1.1 Definitions

Proximal algorithms can be viewed as tool for non-smooth, constrained, large-sacle, or distributed problems. The proximal operator $\mathbf{prox}_{\lambda f} : \mathbf{R}^{n} \to \mathbf{R}^{n}$ of f is defined by (where $\lambda > 0$):

\[\mathbf{prox}_{\lambda f}(v) = \mathop{\arg\min}_{x} (f(x) + \frac{1}{2 \lambda}\| x - v \|_{2}^{2})\]

1.2 Generalized projections

When f is the indicator function:

\[\mathbf{I}_{\mathbf{C}}(x) = \begin{cases} 0 \quad x \in \mathbf{C}\\ + \infty \quad x \not\in \mathbf{C} \end{cases}\]

where $\mathbf{C}$ is a closed nonempty convex set. The proximal operator of f reduces to Euclidean projection onto $\mathbf{C}$ :

\(\mathbf{prox}_{\lambda \mathbf{I}_{\mathbf{C}}}(v) = \mathop{\arg\min}_{x} (\mathbf{I}_{\mathbf{C}}(x) + \frac{1}{2 \lambda}\| x - v \|_{2}^{2})\) \(\mathbf{prox}_{\lambda \mathbf{I}_{\mathbf{C}}}(v) = \mathop{\arg\min}_{x \in \mathbf{C}} (\frac{1}{2 \lambda}\| x - v \|_{2}^{2}) = \Pi_{\mathbf{C}}(v)\)

Proximal operators thus can be viewed as generalized projections.

1.3 Gradient step

The proximal operator of f is an optimal point, so It satisfies the optimal condition:

\(0 = \frac{\partial}{\partial x}(f(x) + \frac{1}{2 \lambda}\| x - v \|_{2}^{2})\) \(0 = \Delta f(x^{*}) + \frac{1}{\lambda} (x^{*}-v)\) \(\mathbf{prox}_{\lambda f}(v) = x^{*} = v - \lambda \Delta f(x^{*}) \approx v - \lambda \Delta f(x)\)

We will see more later.

1.4 Fixed point

The following equation holds, if and only if $x^{*}$ minimizes f.

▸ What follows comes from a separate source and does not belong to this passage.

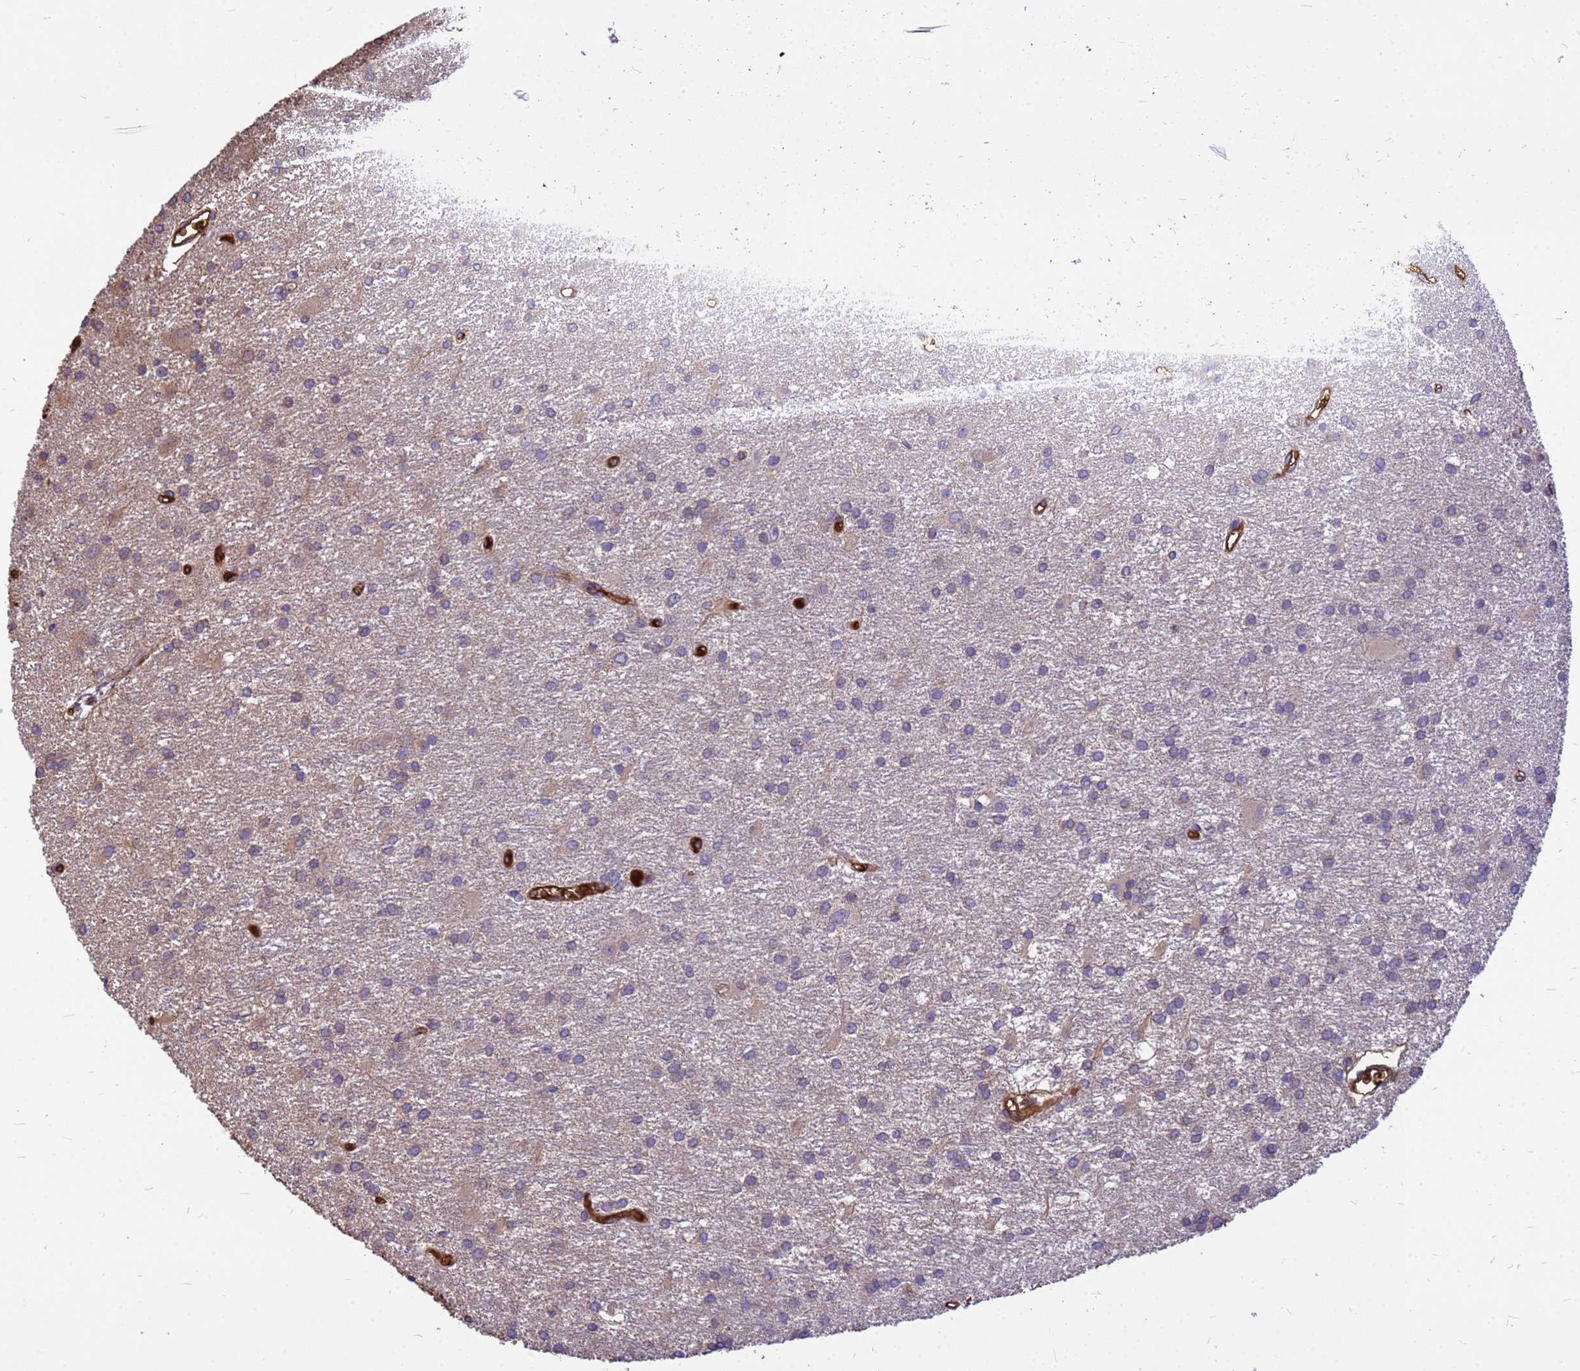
{"staining": {"intensity": "weak", "quantity": "<25%", "location": "cytoplasmic/membranous"}, "tissue": "glioma", "cell_type": "Tumor cells", "image_type": "cancer", "snomed": [{"axis": "morphology", "description": "Glioma, malignant, High grade"}, {"axis": "topography", "description": "Brain"}], "caption": "This is an immunohistochemistry (IHC) histopathology image of human high-grade glioma (malignant). There is no staining in tumor cells.", "gene": "HBA2", "patient": {"sex": "female", "age": 50}}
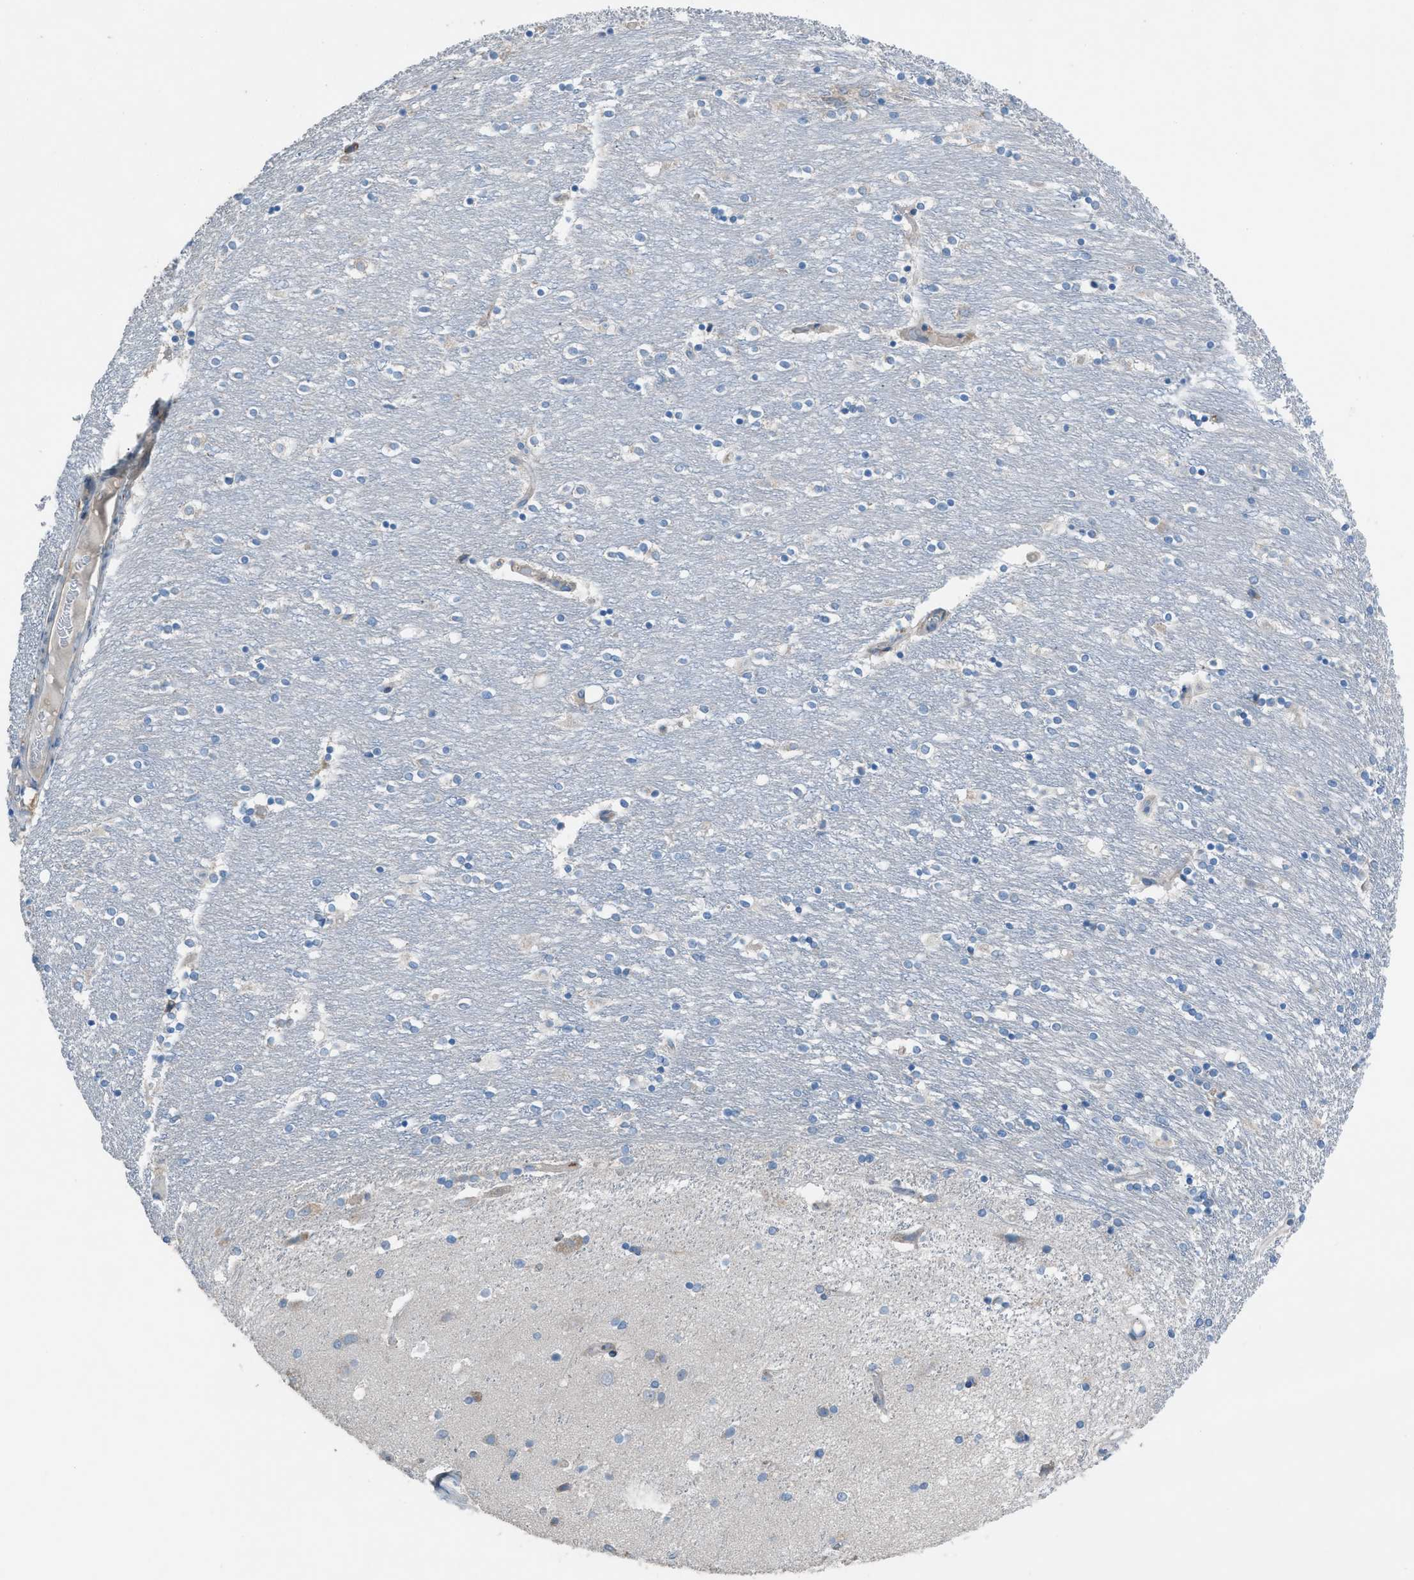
{"staining": {"intensity": "negative", "quantity": "none", "location": "none"}, "tissue": "caudate", "cell_type": "Glial cells", "image_type": "normal", "snomed": [{"axis": "morphology", "description": "Normal tissue, NOS"}, {"axis": "topography", "description": "Lateral ventricle wall"}], "caption": "Caudate stained for a protein using immunohistochemistry (IHC) reveals no expression glial cells.", "gene": "HEG1", "patient": {"sex": "female", "age": 54}}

\[\mathbf{prox}_{\lambda f}(x^{*}) = x^{*}\]

1.5 Advantages

  • Work under extremely general conditions.
  • Can be fast.
  • Amenanle to distributed optimization.
  • Oftern conceptually and mathematically simple.

1.6 Review convex cones

  • The ordering of cone (the overload of the in-equality) :
\[a \succeq_{K}b \Leftrightarrow a-b \in K\]
  • Dual cone:
\[\mathcal{K}^\cdot=\{a\in\mathbb{H}\,\mid\,\langle a,b\rangle\ge0,\,\forall b\in\mathcal{K}\}\]